Here’s a five-step plan we’ll use for every hypothesis test. Whether we’re studying proportions, means, or comparing two groups, this structure remains the same — what will change is the type of test statistic we use.
An Outline of the Five Steps of a Hypothesis Test
- State the hypotheses
Clearly define the null hypothesis (\( H_0 \)) and the alternative hypothesis (\( H_A \)).- \( H_0 \): often represents “no effect,” “no difference,” or “status quo.” This is always an "equals" statement.
- \( H_A \): what you are trying to find evidence for. This will be some kind of inequality (>,<, or \(\neq\)).
- Select the appropriate test statistic and distribution
Choose a statistical test that matches the structure of your question, and define the relevant test statistic \( T \), then calculate it using the sample data.- Is this a test about one mean? Use a z or t test for a single sample mean.
- Is this comparing two means? Use a two-sample t test.
- Is this a test about one proportion or rate? Use a z test for proportions.
- For other types of tests see - List of test statistics
- Your choice depends on: the type of variable, the number of groups, what statistics we can calculate and the sample size.
- Choose a significance level (α)
Set the allowable probability of making a Type I Error — in other words, the risk you're willing to take of rejecting the null when it's actually true.Common values: \( \alpha = 0.05, 0.01, 0.10 \)

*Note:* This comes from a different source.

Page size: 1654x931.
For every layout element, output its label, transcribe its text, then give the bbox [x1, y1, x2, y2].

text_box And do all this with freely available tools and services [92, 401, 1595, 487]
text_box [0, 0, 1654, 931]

- Determine where it falls in the sampling distribution (Calculate the p-value)
Then determine how extreme that value is under the assumption \( H_0 \) is true (either via a p-value or using a critical value from a distribution table). - Make a decision and state your conclusion
Use your comparison between \( t_{obs} \) and the distribution under \( H_0 \) to decide:- Reject \( H_0 \) (if the evidence against \(H_0\) is strong)
- Fail to reject \( H_0 \) (if the evidence against \(H_0\) isn't strong enough)
Always frame your decision in the context of the original research question.
Example: “Winters are hotter today than when I was a kid”
A friend says, “I swear winters are warmer now than when we were kids.” Can we test this statistically?
You decide to gather historical winter temperatures from 20 years ago and compare them to modern-day winters in your region. You calculate the average January temperature today and compare it to 32 degrees F, the known average from the past.
Let’s walk through the structure:
- Step 1: \[ H_0: \mu = 32^\circ\text{F} \quad \text{(no warming)} \\ H_A: \mu > 32^\circ\text{F} \quad \text{(today’s winters are warmer)} \]
- Step 2: Use a one-sample t-test for a population mean (since you're comparing sample data to a known mean).
- Step 3: Choose \( \alpha = 0.05 \). Since there is no excessive worry of the Type I error here (accidentally concluding that winters are warmer when they aren't) we will go with the default \( \alpha = 0.05 \).
- Step 4: Calculate \( t_{obs} \) from your sample data (mean, standard deviation, sample size). If we assume that the current mean temperature is still 32 degrees F, how likely or unlikely is our observed sample data?
- Step 5: Compare \( t_{obs} \) to t-distribution and make your conclusion. If the probability of our results is below \( \alpha = 0.05 \) we can conclude that winters are indeed warmer. If the probability of our results is higher than that, we don't have strong enough evidence to say winters are warmer.
This structure helps us test the belief (“it’s hotter!”) using real evidence from data.
What Comes Next
Now that we’ve outlined the general process, we’re going to build specific examples using data. We’ll start with hypothesis tests involving a single mean, and later move to tests comparing two means or working with proportions.
In each case, the framework we've outlined stays the same — we only change the specific test statistic and distribution used.